(Supplied data Opens)
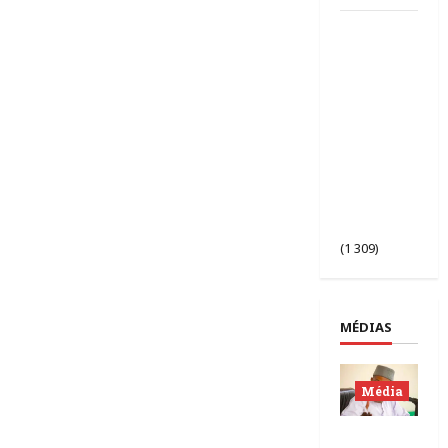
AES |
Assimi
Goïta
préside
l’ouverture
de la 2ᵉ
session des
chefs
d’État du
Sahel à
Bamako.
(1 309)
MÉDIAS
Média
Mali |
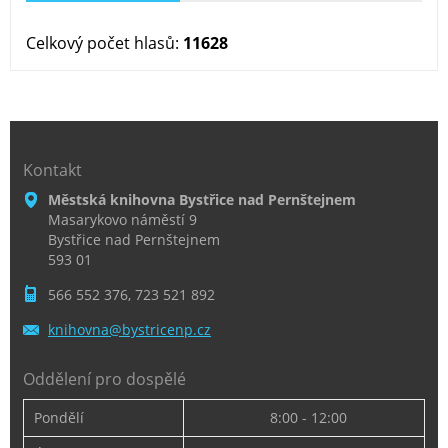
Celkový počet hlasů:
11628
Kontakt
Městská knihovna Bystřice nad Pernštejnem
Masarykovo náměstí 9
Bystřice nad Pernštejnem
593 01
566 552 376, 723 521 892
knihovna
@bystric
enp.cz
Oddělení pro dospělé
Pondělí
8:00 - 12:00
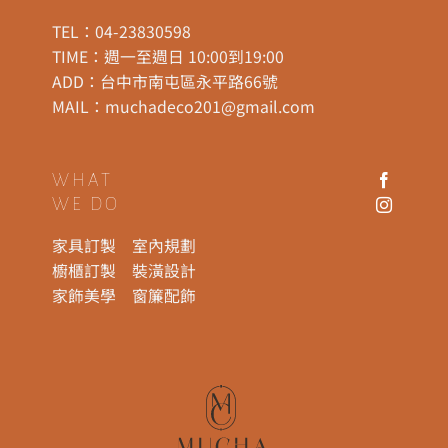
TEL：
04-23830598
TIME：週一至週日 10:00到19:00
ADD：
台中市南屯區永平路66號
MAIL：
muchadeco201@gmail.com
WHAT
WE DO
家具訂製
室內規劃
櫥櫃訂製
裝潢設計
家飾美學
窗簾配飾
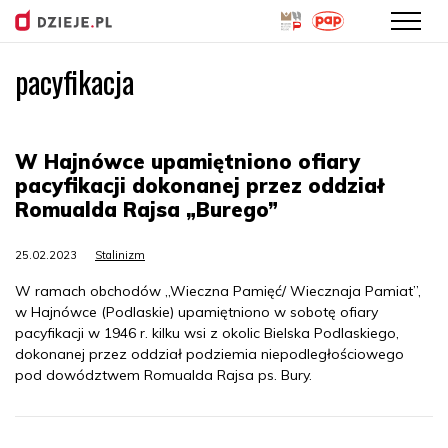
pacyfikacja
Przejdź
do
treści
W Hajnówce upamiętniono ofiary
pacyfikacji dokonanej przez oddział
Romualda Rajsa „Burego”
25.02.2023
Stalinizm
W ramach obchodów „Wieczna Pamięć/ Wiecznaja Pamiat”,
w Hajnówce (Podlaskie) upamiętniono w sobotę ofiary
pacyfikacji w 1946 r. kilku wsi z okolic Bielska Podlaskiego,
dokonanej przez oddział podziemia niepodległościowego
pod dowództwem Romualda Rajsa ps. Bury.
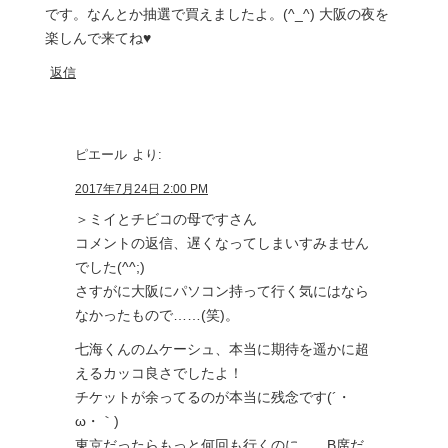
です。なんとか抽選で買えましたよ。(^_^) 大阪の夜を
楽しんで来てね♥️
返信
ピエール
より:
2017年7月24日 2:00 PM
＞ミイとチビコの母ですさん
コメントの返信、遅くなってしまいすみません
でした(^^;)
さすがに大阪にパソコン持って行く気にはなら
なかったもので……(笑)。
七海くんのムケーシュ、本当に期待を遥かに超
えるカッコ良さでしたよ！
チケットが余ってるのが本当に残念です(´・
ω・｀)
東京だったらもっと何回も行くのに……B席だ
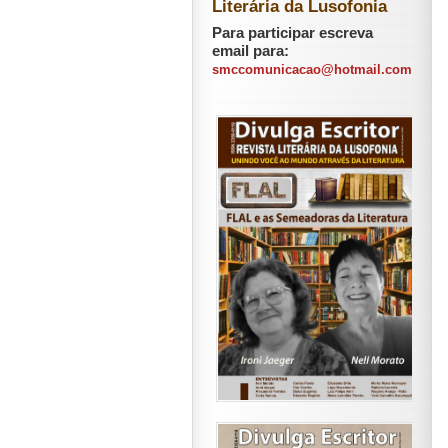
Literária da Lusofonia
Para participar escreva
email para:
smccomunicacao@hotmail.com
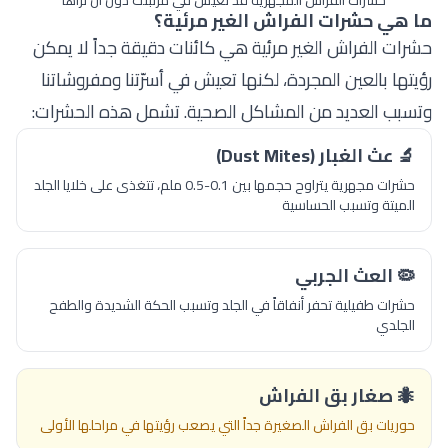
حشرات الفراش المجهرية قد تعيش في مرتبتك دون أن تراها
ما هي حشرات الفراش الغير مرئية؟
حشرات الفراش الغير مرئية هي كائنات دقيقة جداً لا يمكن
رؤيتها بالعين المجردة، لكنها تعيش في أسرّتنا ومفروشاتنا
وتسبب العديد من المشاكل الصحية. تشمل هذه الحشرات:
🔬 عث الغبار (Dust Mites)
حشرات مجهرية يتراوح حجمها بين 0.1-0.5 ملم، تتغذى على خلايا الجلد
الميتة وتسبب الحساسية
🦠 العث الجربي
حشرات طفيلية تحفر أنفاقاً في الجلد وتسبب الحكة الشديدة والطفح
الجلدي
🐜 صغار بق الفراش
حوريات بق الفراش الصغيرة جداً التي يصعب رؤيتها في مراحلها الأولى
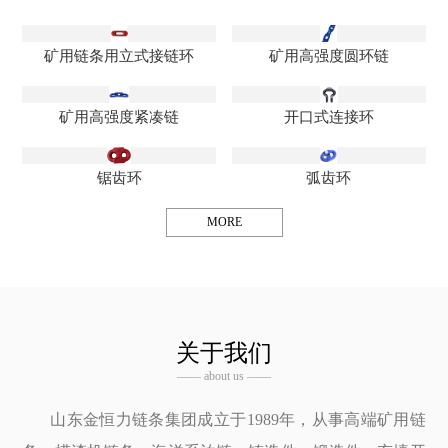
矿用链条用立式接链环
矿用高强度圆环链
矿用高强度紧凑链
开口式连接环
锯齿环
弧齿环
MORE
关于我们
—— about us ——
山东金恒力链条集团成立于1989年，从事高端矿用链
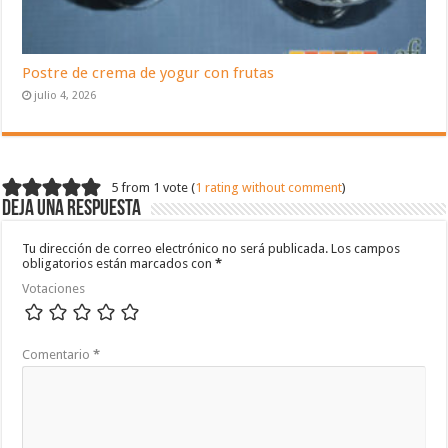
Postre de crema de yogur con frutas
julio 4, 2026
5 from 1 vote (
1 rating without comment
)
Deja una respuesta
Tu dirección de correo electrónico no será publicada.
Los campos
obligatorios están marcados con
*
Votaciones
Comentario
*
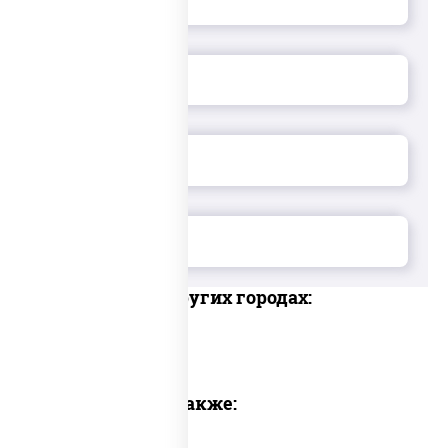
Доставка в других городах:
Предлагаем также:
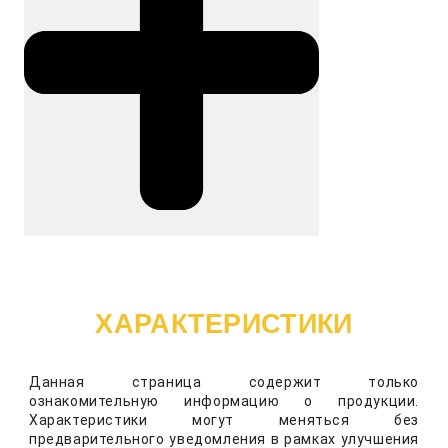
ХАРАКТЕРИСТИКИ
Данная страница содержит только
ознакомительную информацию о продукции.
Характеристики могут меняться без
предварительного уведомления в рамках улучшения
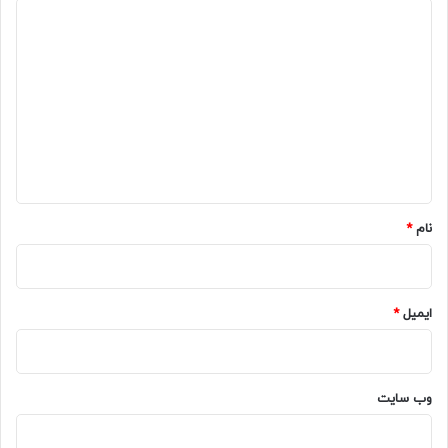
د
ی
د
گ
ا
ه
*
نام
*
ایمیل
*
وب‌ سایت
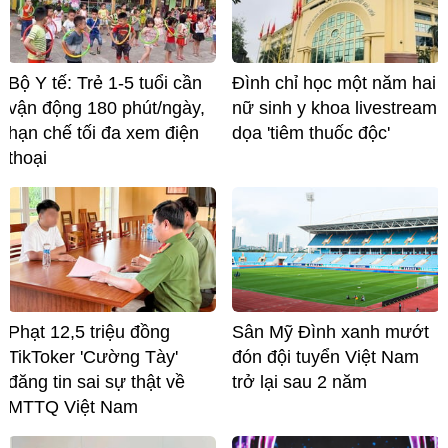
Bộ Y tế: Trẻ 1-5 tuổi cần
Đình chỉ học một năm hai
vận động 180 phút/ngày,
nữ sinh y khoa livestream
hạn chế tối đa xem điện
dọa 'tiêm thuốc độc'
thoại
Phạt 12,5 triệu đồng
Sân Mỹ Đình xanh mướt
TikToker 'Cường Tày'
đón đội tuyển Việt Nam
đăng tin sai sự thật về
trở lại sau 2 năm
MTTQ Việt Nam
(Supplied data Closes)
(Supplied data Opens)
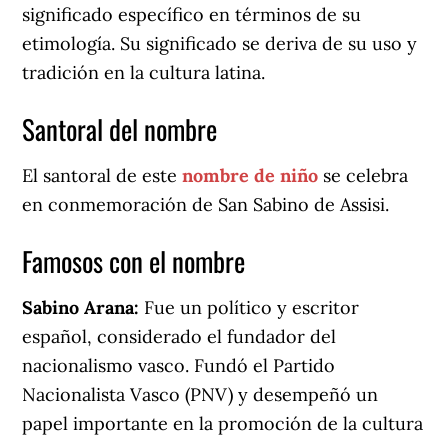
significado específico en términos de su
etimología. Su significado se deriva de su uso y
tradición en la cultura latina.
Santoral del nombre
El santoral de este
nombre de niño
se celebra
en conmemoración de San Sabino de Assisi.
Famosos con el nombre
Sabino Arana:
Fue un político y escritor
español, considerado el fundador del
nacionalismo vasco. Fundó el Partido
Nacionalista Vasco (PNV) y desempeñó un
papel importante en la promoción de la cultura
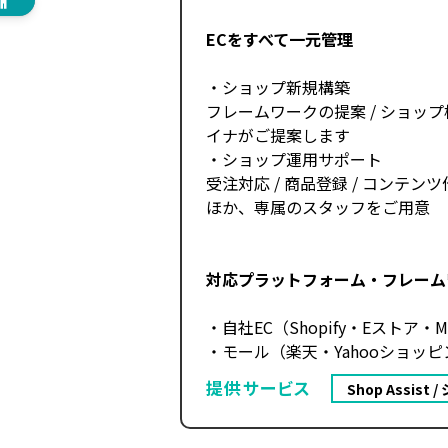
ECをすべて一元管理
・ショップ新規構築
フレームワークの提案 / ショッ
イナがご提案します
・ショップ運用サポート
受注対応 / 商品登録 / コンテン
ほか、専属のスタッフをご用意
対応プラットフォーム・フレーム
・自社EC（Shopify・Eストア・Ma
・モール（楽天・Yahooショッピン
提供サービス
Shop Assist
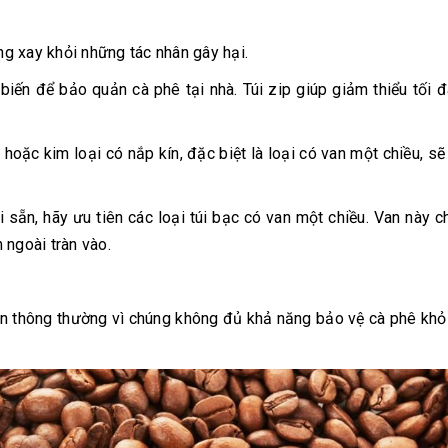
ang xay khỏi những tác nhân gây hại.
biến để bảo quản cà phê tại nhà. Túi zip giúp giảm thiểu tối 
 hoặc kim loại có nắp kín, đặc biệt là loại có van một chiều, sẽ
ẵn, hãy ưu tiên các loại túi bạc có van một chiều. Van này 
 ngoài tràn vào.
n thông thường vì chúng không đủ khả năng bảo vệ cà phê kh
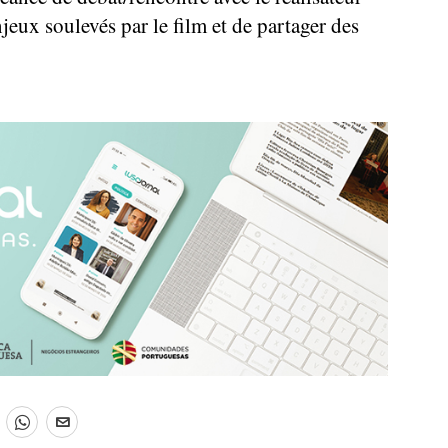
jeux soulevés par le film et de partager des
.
(Supplied data Closes)
(Supplied data Opens)
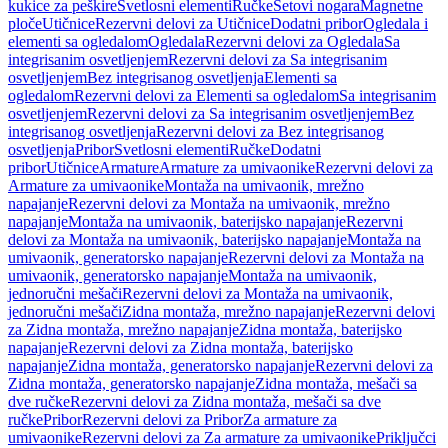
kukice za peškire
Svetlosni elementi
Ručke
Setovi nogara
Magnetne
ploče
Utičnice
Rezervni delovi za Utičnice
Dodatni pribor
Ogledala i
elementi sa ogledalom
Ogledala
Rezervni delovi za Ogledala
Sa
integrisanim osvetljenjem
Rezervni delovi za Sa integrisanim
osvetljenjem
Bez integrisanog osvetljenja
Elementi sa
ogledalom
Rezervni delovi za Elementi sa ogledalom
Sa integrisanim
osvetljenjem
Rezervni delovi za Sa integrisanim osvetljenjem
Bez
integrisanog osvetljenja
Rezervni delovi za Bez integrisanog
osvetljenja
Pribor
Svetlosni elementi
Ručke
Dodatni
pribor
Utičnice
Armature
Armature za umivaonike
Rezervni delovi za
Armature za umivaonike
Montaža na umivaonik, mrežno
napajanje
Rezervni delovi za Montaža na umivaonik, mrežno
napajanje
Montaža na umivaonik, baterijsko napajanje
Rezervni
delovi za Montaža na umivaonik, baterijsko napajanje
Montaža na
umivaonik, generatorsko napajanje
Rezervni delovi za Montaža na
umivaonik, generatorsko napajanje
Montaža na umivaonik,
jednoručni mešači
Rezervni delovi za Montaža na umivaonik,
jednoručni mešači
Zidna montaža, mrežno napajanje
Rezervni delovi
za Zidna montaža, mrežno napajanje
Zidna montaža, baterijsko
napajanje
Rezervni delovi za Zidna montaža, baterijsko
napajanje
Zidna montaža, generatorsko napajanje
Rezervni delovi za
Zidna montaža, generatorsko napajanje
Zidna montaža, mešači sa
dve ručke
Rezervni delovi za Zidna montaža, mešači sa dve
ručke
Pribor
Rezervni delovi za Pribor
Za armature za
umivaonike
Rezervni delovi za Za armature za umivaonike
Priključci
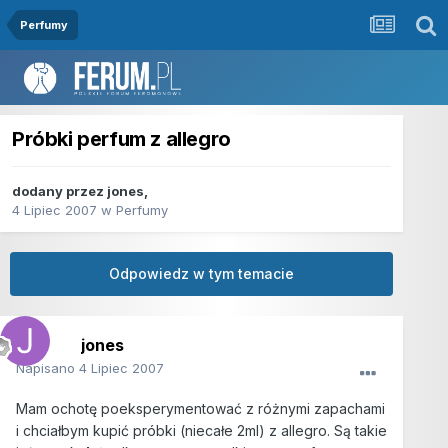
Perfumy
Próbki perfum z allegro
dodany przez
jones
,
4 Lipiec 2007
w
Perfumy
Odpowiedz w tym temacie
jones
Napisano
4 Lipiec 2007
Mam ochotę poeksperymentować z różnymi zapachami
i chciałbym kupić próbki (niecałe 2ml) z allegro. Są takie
(Supplied data Closes)
[To do]:
In these records, tally the lines that contain the string "osvetljenja", and give only the result.

[Task output]:
3